— Exercise prompt —
Find every line in the records below that contains the word "series", with case counting, and copy each of those lines.

— Excerpted records —

-=-=-=-=-

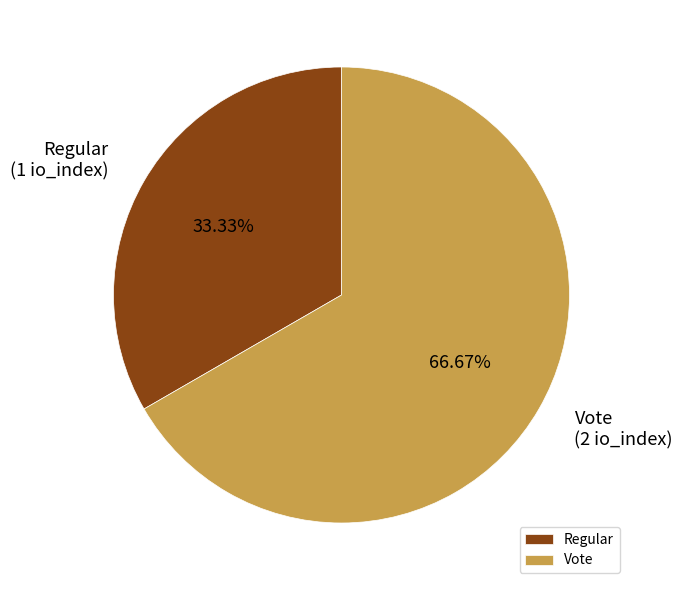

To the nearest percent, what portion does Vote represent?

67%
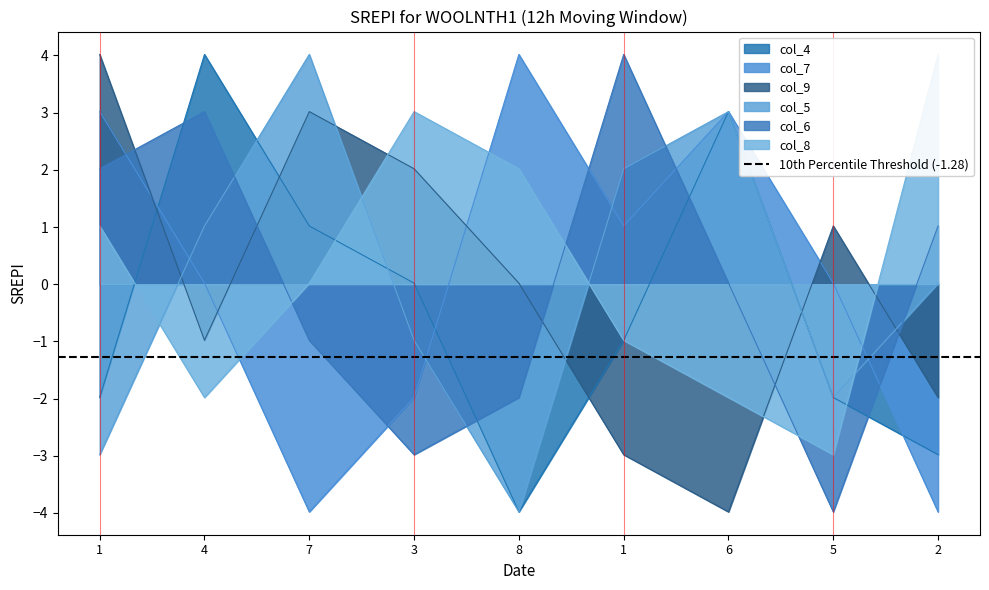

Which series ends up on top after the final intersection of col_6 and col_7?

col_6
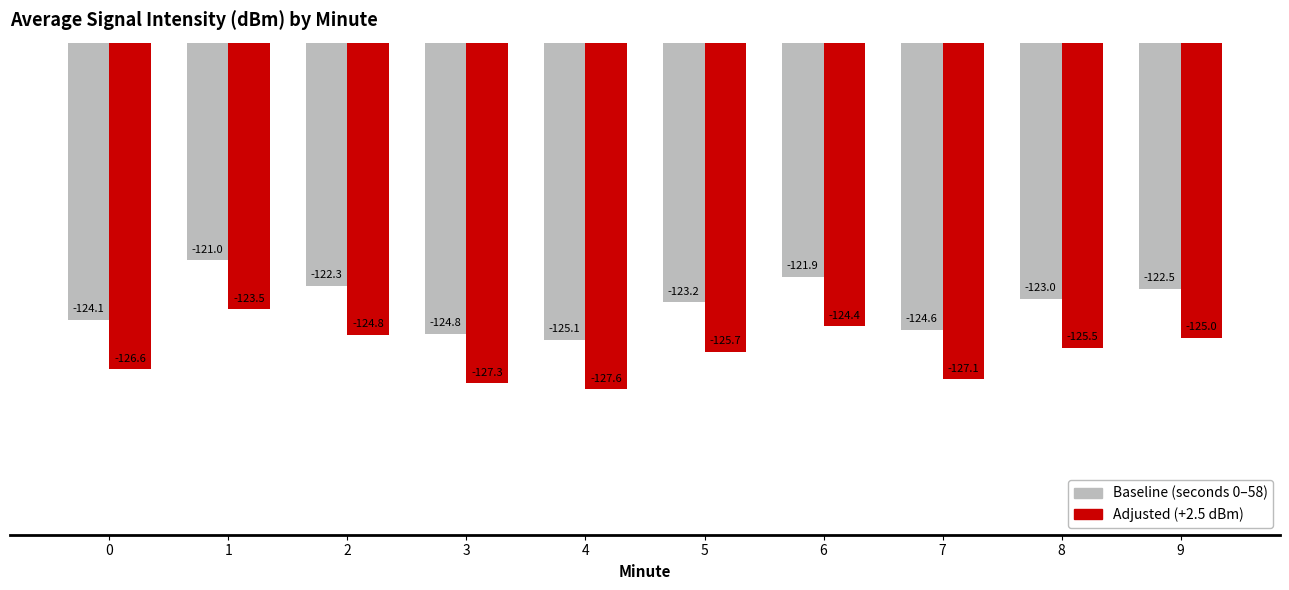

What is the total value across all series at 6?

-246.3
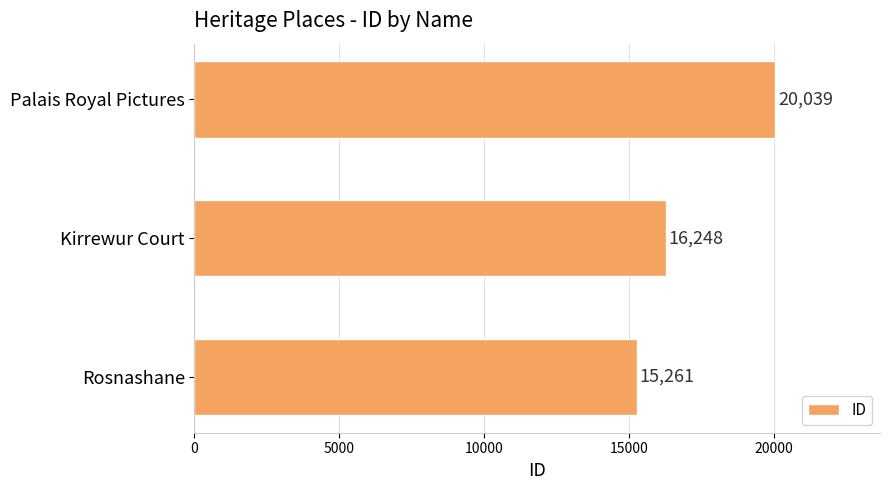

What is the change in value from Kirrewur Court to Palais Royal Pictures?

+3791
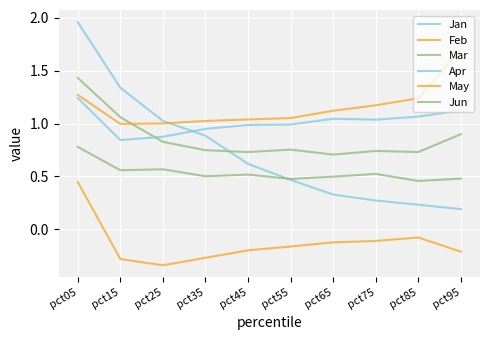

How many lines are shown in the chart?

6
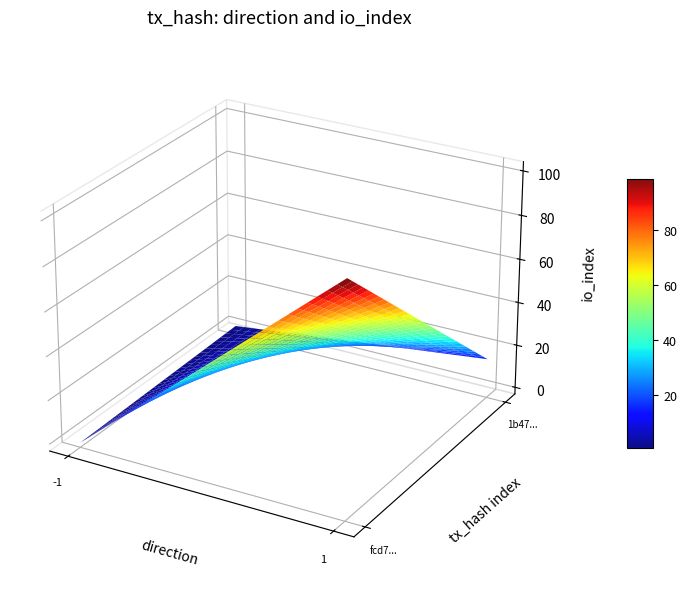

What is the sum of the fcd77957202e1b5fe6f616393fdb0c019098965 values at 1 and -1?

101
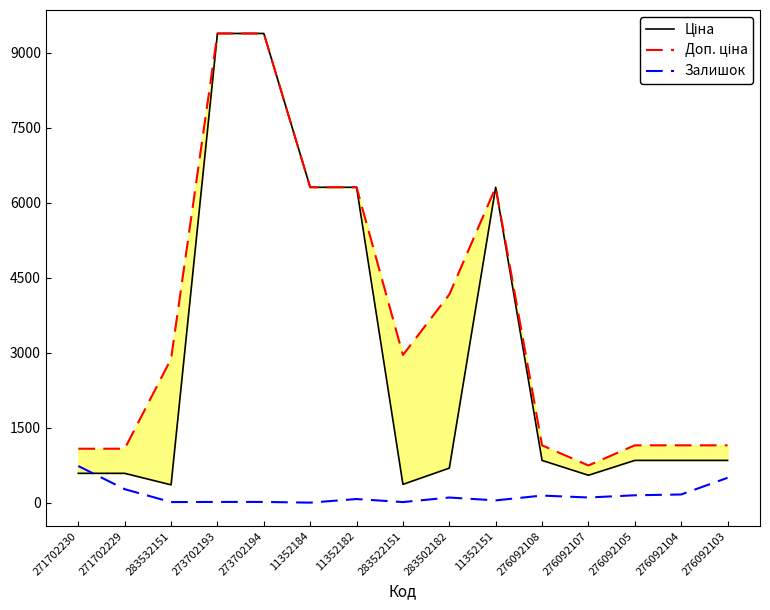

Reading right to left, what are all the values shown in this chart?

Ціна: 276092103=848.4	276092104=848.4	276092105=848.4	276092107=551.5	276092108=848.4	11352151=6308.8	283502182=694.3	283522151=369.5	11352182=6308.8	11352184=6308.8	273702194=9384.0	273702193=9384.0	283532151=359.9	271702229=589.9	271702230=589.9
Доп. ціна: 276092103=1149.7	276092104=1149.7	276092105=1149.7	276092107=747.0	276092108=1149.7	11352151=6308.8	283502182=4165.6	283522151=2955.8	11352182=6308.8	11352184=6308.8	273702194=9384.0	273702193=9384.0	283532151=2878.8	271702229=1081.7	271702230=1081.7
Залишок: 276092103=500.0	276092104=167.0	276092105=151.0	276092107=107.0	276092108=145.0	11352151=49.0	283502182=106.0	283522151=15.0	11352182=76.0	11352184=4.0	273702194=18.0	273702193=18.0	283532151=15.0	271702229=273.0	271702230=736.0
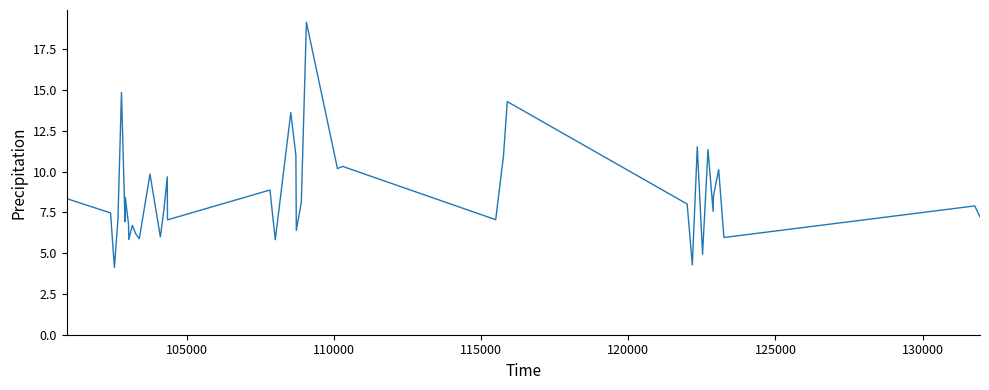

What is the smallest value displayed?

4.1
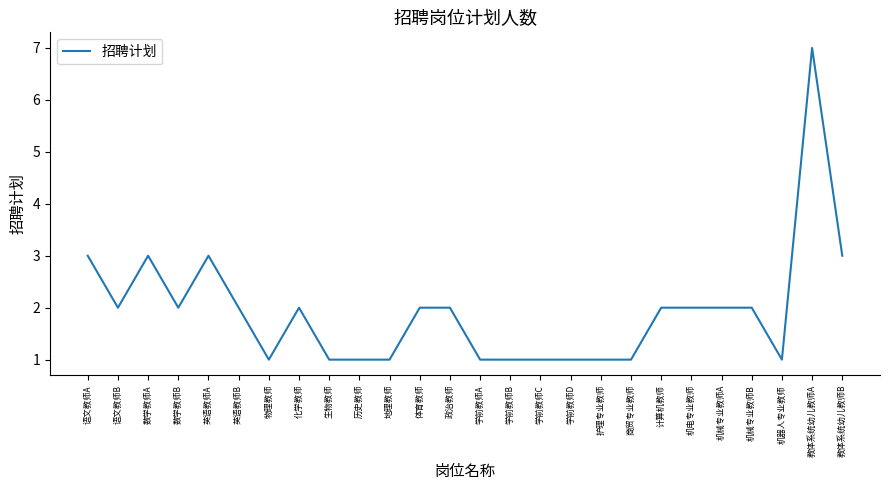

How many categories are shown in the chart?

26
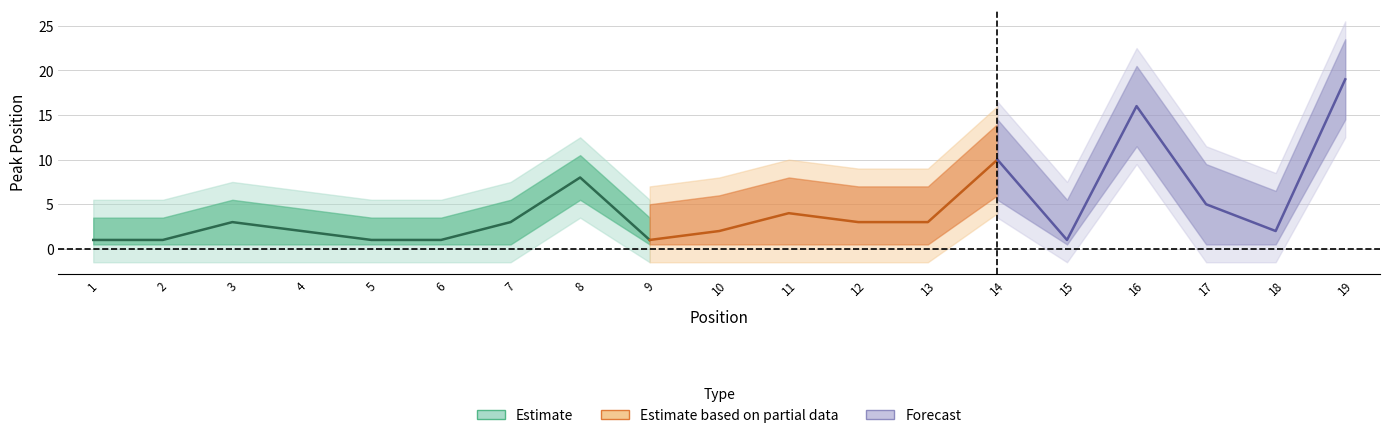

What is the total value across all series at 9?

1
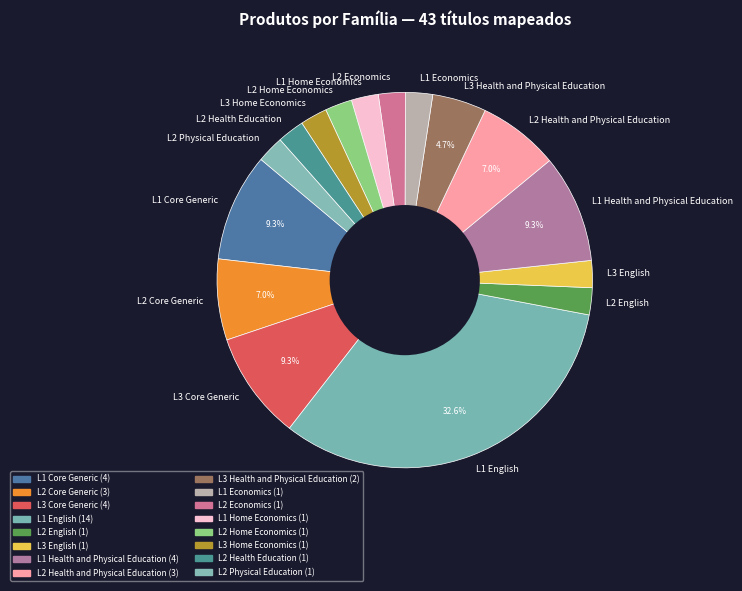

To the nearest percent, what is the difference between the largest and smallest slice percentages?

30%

-=-=-=-=-

— Solution —
Which series ends up on top after the final intersection of col_6 and col_7?
What is the total value across all series at 6?
What is the total value across all series at 9?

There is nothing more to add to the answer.